ResNets, like the models below, come in a number of complexities such as resnet18, resnet34, and resnet50. Each of these models is trained to accept identical input and produce identical output, but the higher the number following the name, the more parameters there are internally. (For example, resnet18 has 11,689,512 parameters while resnet34 has 21,797,672 parameters.) More parameters means that the internal representations employed by the model can be more complex, theoretically allowing it to solve more difficult problems.
ResNets can be loaded using the torch.hub interface.
import torch
import torchvision
resnet = torch.hub.load(
'pytorch/vision:v0.13.0', 'resnet18',
weights='IMAGENET1K_V1')
ResNets are image classification CNNs much like the CNNs we created in the previous section but quite a bit more complex. They take, as input, a tensor whose dimensions are (N, 3, H, W) where N is the batch size; 3 is for the red, green, and blue image channels; H is the image height; and W is the image width. (H and W are pixel counts.) As output, they produce a bank of channels, each corresponding to a particular image category. Pretrained ResNets from PyTorch use the set of 1000 categories defined by the ImageNet dataset. We can find the predicted category by finding the index of the maximum value in tensor.
output = resnet(image)
torch.argmax(output[0])
If you download the ImageNet dataset and look at its category list, you will find that category 463 corresponds to “bucket, pail” which is clearly not what our image represents. This shouldn’t be surprising, however—this painting is unlike anything that is included in ImageNet and is just intended to show how the model works.

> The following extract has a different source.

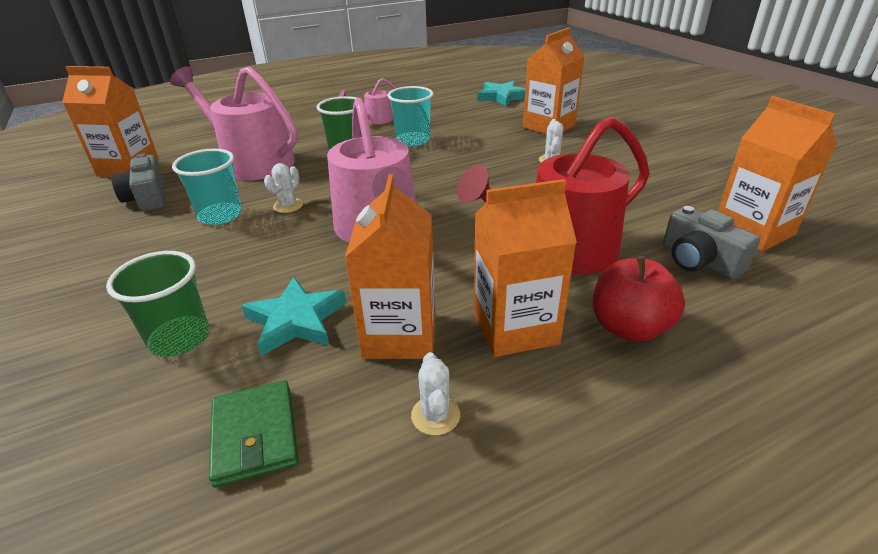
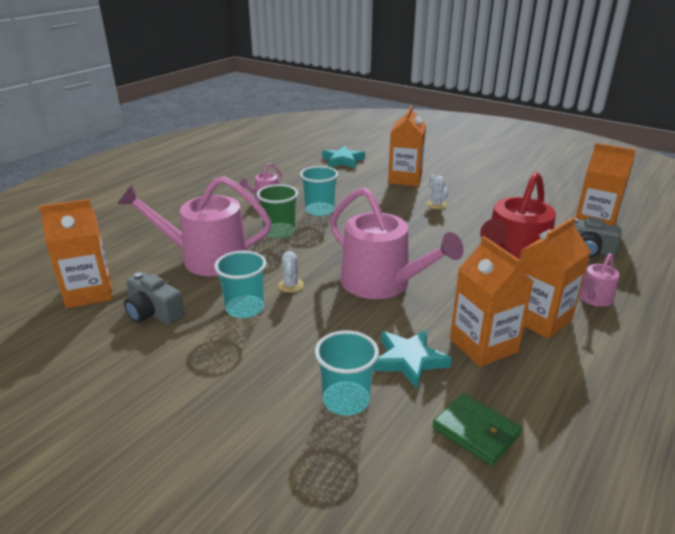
camera: 30 degrees left, 5 degrees down
green cup [106,251,210,357] -> turquoise cup [315,330,379,415]
white cactus [411,352,460,436] -> none
red apple [593,256,685,342] -> pink watering can [579,253,619,307]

If one wanted to use a ResNet in a model that predicted a different number of output categories, one could easily map the 1000 outputs of the resnet to a different number of outputs using a torch.nn.Linear. For example, the following model uses a ResNet to categorize a 3-channel image into one of only 3 categories.
import torch
class ResNet3Categories(torch.nn.Module):
def __init__(self, resnet='resnet18', weights='IMAGENET1K_V1'):
self.resnet = torch.hub.load(
'pytorch/vision:v0.13.0', resnet,
weights=weights)
self.reduce_outputs = torch.nn.Linear(1000, 3)
def forward(self, inputs):
out = self.resnet(inputs)
out = self.reduce_outputs(out)
return out
DenseNet: A Variant of ResNet#
DenseNet is a model that is similar to ResNet but with fewer parameters. Internally, a DenseNet121 contains 7,978,856 parameters, substantially fewer than the simplest ResNet (ResNet18). However, DenseNet has substantially more complex reuse of its hidden (internal) features, and this can sometimes result in longer training times.
model = torch.hub.load(
'pytorch/vision:v0.13.0', 'densenet121',
weights='IMAGENET1K_V1')
output = model(image)
torch.argmax(output[0])
Notice that DenseNet predicts the same “bucket, pail” category that ResNet predicts! Both models are high-performing models that were trained on the same dataset in this case, so this shouldn’t be all that surprising either. Both models are likely to have similar interpretations of images and biases.
Segmentation Networks#
All of the models described above are models that perform classification—that is, determining the class or category that is represented in an image. Segmentation networks determine which pixels in an image are part of a particular object. Segmentation networks are extremely useful in a variety of image-based disciplines such as MRI and astronomy, where, for example, figuring out which parts of an image belong to a particular anatomical structure can be very time-consuming.
One common segmentation CNN is a U-Net. Unfortunately there are no official releases of U-Nets on torch.hub as of when this lesson was written. The original paper can be found at DOI: 10.48550/arXiv.1505.04597, and numerous implementations can be found online, but these have not necessarily been vetted by anyone.